Our study found that patients in the TK group experienced greater satisfaction with analgesia and greater overall satisfaction than patients without TAP blocks, and that patients in the T group achieved greater satisfaction with analgesia than patients in the C group, findings that may be due to significant improvements in the primary endpoints and pain control provided by TK. However, there were no differences among these groups in the incidence of nausea and vomiting at various timepoints, venting time, and duration of hospital stay.
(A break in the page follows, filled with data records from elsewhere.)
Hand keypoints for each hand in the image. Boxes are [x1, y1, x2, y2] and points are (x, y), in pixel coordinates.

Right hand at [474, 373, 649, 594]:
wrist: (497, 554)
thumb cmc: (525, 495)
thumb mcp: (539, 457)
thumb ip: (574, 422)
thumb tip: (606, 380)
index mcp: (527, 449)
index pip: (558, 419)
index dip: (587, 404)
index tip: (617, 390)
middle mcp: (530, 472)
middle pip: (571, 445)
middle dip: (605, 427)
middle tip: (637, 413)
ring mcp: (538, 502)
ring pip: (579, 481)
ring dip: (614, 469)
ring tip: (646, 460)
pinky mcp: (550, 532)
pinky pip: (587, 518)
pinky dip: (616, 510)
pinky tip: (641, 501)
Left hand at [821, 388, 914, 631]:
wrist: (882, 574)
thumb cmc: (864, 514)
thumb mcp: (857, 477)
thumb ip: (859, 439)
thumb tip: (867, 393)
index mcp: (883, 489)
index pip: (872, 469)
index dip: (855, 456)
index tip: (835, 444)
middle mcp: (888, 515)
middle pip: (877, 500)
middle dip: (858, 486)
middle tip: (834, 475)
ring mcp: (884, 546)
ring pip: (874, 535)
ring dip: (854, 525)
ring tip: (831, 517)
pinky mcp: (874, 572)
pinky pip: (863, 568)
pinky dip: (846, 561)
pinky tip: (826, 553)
However, the incidence of nausea and vomiting in these groups was low, resulting in insufficient power to detect potential differences among groups [19–21]. In addition, the severity of pain gradually decreased in the three groups, reducing the differences among groups in venting times and duration of hospital stay.
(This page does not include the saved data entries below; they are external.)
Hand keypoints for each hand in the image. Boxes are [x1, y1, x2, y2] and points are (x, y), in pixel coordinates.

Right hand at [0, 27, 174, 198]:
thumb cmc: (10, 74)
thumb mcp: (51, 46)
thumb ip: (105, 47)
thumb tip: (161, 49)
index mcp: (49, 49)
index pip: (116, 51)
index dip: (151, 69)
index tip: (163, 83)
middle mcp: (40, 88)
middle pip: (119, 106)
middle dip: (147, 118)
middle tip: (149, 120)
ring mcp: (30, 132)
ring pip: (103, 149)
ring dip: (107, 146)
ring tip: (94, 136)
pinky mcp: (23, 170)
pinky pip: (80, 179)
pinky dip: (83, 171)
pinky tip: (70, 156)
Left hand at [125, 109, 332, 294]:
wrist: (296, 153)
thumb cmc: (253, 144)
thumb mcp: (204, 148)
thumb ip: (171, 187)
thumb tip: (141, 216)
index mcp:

This study has three main strengths. First, this study was designed as a randomized, observer-blinded, 3-armed clinical trial, with the baseline characteristics being generally balanced among the three patient groups, thereby eliminating potential selection and confounder biases. Second, this study was the first to use TK as a TAP block in patients who underwent gynecological laparoscopic surgery. Third, outcomes evaluating the effectiveness of treatment were thoroughly investigated. Fourth, pain scores and rates of nausea and vomiting were evaluated at various timepoints, enabling a determination of treatment effectiveness over time.
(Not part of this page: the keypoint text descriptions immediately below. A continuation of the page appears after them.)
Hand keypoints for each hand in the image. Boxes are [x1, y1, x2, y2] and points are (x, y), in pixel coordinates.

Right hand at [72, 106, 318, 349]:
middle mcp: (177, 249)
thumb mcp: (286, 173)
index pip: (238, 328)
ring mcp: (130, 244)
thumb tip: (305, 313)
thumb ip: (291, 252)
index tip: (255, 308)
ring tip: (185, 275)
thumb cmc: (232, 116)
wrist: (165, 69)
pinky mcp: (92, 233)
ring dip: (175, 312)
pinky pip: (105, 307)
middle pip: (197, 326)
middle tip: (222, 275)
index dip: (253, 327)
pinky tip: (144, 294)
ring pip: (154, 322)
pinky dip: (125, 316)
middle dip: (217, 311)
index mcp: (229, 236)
Nevertheless, this study also had several limitations. First, this was a single-center study, which may reduce the ability to generalize from our findings. Second, detailed medical histories and combinations of diseases and medications were not recorded, preventing investigation of the potential impact of these factors. Third analyses of primary efficacy endpoints were not stratified. Fourth, the statistical power of this study was insufficient to detect differences among groups of the incidence of nausea and vomiting.

Conclusions

Combined ketorolac and bupivacaine, or bupivacaine alone as a TAP block reduced the consumption of sufentanil and the actual and effective press times of PCA pumps when compared with ketorolac alone in women undergoing laparoscopic gynecologic surgery. Moreover, combined ketorolac and bupivacaine as a TAP block resulted in better pain control, especially with regard to prolonged analgesic effects, without increasing the incidence of nausea and vomiting. Future studies showed compare the effects of various TAP block strategies.